Wednesday, August 27, 2008

A good day gone bad

Well, it´s fair to say that today I reached an all-time low in my traveling career.
It´s 3.30pm and I have just left the police station after making a statement.
But let me start at the beginning.....

It began as a great day - slept the best I have all trip (body clock finally nearing South American time. Yay!) Breakfasted early, and then hit the streets of Quito for my first look around since arriving late last night.

Having read all the conflicting information about the relative safety (or otherwise) of the New Town versus Old Town, I decided to stay my first night in the New Town. It seemed there was no avoiding the risks (muggings, assaults...you know the deal), so in the end it was a practical decision - I just added another night to my already-booked Galapagos tour accommodation.


Thinking it a good way to see the lie of the land and take in some Ecuadorian city life, I took a walk from New Town to Old. The new city is quite unremarkable - dodgy 70s architecture, lots of touristy hotels and cafes... But the Old Town is something quite special. It´s full of winding cobbled streets lined with brightly coloured colonial buildings, wide open plazas, and enormous cathedrals dating back to the 1500s. All this set amongst towering volcanic mountains which seem to rise up from behind the buildings. Muy bello!

All in all, I had a fabulous morning taking photos, wandering the streets, and sampling the street food. Discovered a fantastic sweet which consists of shredded coconut and vanilla-flavoured toffee, rolled into a ball. Less of a hit was the Empanada Verde - apparently authentic Ecuatorian food, but not sure where ´verde´ comes into it since there was no green, just cheese inside (phew).

Anyways, the sun was shining and all was good in the Spanish-speaking world (as far as I could tell, being merely a spectator). It was about 1315hrs, and I had just paid a visit to the Monastario de Carmen Alto and was impressed with the vast array of healing waters, honey and religious vestments for sale in the store on site. I was standing under an old archway, admiring the view up the street to the mountains, when suddenly I felt something wet on the backs of my calves. I looked down and saw bright green....something?? on my trousers. Before I had time to even ascertain what the substance was, a man in his 40s approached me and told me I had something on my legs. I had no idea what it was and was asking him. I´m sure he said ¨toilet¨ in response, which I took to mean that it was something quite disgusting, as you can imagine. He offered me a tissue and a quick smell-test convinced me it was....mustard. Bizarre. I looked around for some kids who were guilty of the practical joke on the poor tourist, but didn´t see any looking suspicious. I used the tissue the man gave me, but it did very little, given the extent to which I´d been hit with said condiment. He led me to a nearby toilet, which was part of a dodgy old restaurant (not a restaurant as we know it - more like people sitting around in a mechanic´s workshop eating at plastic tables).

**JOBS:**
A. In the Quito travel blog post, what substance turned out to be on the backs of the writer's calves?
B. Continue the Quito travel blog post, picking up right after its final sentence.
The items that come next have nothing to do with the Quito travel blog post.

**DATA SHOWN:**
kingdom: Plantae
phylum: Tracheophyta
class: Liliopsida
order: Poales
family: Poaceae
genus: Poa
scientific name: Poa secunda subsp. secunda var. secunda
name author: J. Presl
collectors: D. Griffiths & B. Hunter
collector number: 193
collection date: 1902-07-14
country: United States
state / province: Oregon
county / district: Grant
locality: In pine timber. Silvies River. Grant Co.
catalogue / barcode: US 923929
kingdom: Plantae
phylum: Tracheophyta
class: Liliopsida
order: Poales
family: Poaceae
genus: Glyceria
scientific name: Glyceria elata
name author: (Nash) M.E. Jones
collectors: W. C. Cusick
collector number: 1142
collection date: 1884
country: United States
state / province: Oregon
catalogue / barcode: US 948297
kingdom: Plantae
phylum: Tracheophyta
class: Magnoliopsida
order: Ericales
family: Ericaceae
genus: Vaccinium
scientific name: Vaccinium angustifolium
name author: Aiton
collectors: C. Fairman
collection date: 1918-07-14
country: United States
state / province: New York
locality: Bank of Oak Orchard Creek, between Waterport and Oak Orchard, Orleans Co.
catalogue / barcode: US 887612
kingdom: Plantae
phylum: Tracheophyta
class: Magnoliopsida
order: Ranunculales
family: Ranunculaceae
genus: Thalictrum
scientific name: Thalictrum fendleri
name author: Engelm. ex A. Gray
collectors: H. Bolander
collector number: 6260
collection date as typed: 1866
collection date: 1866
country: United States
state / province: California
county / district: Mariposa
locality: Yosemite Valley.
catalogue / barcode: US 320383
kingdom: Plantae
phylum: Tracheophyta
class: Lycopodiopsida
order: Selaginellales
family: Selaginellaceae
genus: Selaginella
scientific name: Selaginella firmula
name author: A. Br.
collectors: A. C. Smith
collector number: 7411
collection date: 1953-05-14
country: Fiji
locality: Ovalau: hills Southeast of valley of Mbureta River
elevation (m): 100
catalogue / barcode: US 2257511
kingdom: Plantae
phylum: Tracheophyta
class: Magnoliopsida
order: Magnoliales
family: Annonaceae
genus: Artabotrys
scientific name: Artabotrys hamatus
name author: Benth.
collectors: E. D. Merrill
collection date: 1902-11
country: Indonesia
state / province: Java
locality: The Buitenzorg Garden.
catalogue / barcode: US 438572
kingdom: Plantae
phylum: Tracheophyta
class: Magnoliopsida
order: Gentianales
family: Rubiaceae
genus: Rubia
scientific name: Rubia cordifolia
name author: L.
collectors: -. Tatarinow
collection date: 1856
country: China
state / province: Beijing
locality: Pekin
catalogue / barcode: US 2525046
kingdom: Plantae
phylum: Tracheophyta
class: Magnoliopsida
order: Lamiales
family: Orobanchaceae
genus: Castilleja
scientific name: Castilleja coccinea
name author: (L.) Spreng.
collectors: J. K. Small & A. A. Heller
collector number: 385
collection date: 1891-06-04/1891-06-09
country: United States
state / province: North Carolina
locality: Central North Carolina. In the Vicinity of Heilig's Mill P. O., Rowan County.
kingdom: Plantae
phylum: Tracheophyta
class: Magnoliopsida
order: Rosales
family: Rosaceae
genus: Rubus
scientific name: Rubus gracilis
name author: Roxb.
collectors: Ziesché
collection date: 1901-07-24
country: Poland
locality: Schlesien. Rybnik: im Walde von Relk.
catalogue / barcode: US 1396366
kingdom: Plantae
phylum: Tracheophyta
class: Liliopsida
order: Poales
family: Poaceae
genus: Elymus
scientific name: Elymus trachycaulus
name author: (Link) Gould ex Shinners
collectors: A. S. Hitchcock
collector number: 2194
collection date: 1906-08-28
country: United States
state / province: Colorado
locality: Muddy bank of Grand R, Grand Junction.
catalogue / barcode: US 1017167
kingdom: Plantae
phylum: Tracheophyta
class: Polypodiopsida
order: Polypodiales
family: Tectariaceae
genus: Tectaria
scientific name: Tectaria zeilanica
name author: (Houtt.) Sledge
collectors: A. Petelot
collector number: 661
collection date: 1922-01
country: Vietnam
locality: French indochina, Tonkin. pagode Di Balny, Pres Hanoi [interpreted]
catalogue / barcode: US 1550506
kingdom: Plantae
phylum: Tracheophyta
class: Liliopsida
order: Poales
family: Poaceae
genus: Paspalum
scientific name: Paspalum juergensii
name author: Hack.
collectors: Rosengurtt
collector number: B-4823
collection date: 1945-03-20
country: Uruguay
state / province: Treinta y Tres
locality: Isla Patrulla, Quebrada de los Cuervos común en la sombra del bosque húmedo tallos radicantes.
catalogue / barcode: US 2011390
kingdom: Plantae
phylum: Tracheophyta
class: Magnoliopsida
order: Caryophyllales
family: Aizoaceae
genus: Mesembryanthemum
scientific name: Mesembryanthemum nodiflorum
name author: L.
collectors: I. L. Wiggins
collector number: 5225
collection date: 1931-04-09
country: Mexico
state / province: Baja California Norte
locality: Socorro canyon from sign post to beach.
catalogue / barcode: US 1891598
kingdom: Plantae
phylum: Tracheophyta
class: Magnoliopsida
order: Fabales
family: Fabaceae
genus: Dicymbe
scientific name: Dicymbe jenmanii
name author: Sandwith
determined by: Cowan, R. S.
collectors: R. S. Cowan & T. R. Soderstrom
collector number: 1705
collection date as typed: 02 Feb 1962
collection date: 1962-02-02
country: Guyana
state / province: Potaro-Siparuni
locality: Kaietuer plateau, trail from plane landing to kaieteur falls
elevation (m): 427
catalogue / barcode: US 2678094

**RESULTS FOR THE EXERCISE:**
A. Mustard.

B.
We go into the toilets, the man gives me a few more napkins and I try to splash water on my lower trouser legs. It´s at this point that the man starts wiping my backpack and trying to get it off me. Unbeknowns to me, it was also struck by the mustard gun. He takes my camera from around my neck as it´s impossible to get my pack off otherwise. I show some reluctance in letting him remove my camera, but I think to myself "Why do I need to worry about him? He didn´t have to help me when he saw me out on the street covered in green... He must have genuinely good intentions or he wouldn´t have offered to help me...Just trust the man for once..." The man places the camera on the floor near my feet and I look up. He suggests I go into the toilet cubicle - I´m not sure why, and I´m distracted by this strange suggestion. Within 5 seconds, I look back and my camera bag is gone.
I am hysterical. Devastated. Disbelieving. And other unflattering things all at once, at that moment. The phrase ´howling like a banshee´comes to mind when I reflect on it. I run for the door, following the man who had lead me in there in the first place, crying "My camera! Thief!" I grab the man by the shirt and he just shrugs and ignores me, so I run back into the toilets thinking I might be going crazy, but of course I´m not. The camera is gone.

At this moment, I feel physically ill. I can´t believe what´s happened. I´m crying out of anger and frustration and the obvious loss of my photos (a camera is just a camera after all, but the memories are all gone...) The toilet and the restaurant-cum-mechanics workshop was full of people at the time of the robbery and still, yet everyone is silent. I am really crying now, and all these people are just standing around watching me. Some of them I know witnessed what happened.

After some more hysterical running around on my part (it wasn´t pretty, I assure you), an old man walks me around the corner to a police station. Sitting on the steps are a couple in their early 40s, and clearly speaking my language. My story comes spilling out - a barrage of anger and frustration and, dare I say it, defeat. I suddenly feel so defeated by this experience. What a ridiculous idea for me to come to this place on my own... I know it´s only a camera, but the stress is unrelenting. The constant looking over my shoulder, wondering if I´m safe, not being able to trust people.... At that moment I feel as though every last ounce of my will to continue on this trip has been sapped from me. I have never known such a feeling of defeat, at the hands of one of my own aspirations...

As some bitter sweet reassurance it turns out I was not alone in falling for this scam. The Aussie woman on the police station steps is waiting to make a statement about an almost identical incident yesterday (the most obvious difference being the attacker´s choice of weapon - in her case, mayonnaise). So together we sit and give thanks for the fact that we still have our health, in between feeling incredible frustration and anger about what happened.

The police at this station didn´t speak English, so eventually a police car arrives and takes us to another police station in the New Town. It´s a long, convoluted journey and I am exceedingly grateful for the company of my fellow Aussies. At the station we make a statement - a long, detailed document (good), which we needed to complete twice (bad) as evidentally there are no photocopies and both the police and myself needed a copy.

The inventory of lost goods looks like this:
Camera (big, fancy digi-SLR, love-of-my-life camera)
Crumpler camera bag
Ixus camera case
Camera accessories and memory cards
Internet banking security code generator device which I need to do internet banking
USB containing various important documents for uni applications (a major loss)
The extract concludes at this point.